- [EXERCISE INSTRUCTIONS]:
Copy out the data below as written; omit any images.

━━━━━ DATA LISTING

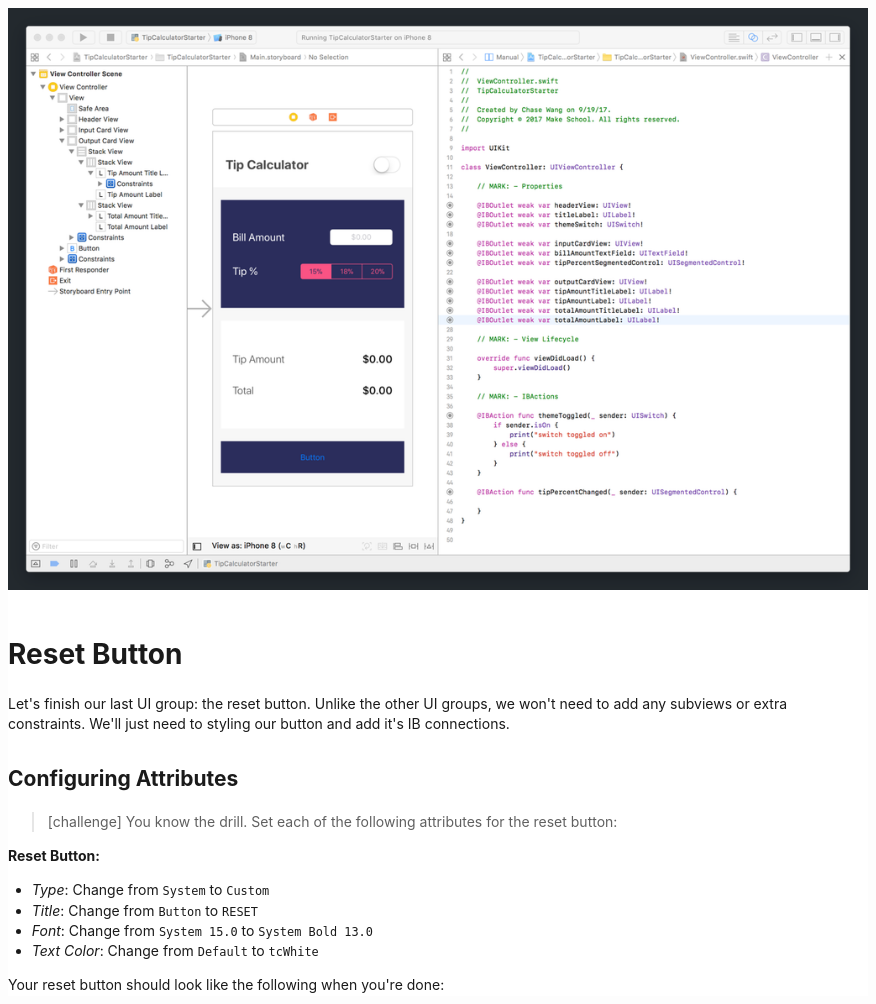 ![Output Card IB Connections](assets/output_card_ib_connections.png)

# Reset Button

Let's finish our last UI group: the reset button. Unlike the other UI groups, we won't need to add any subviews or extra constraints. We'll just need to styling our button and add it's IB connections.

## Configuring Attributes

> [challenge]
You know the drill. Set each of the following attributes for the reset button:
>
**Reset Button:**
>
- _Type_: Change from `System` to `Custom`
- _Title_: Change from `Button` to `RESET`
- _Font_: Change from `System 15.0` to `System Bold 13.0`
- _Text Color_: Change from `Default` to `tcWhite`

Your reset button should look like the following when you're done:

━━━━━━━━━━

- [ANSWER BELOW]:
 ![Output Card IB Connections](assets/output_card_ib_connections.png)

# Reset Button

Let's finish our last UI group: the reset button. Unlike the other UI groups, we won't need to add any subviews or extra constraints. We'll just need to styling our button and add it's IB connections.

## Configuring Attributes

> [challenge]
You know the drill. Set each of the following attributes for the reset button:
>
**Reset Button:**
>
- _Type_: Change from `System` to `Custom`
- _Title_: Change from `Button` to `RESET`
- _Font_: Change from `System 15.0` to `System Bold 13.0`
- _Text Color_: Change from `Default` to `tcWhite`

Your reset button should look like the following when you're done:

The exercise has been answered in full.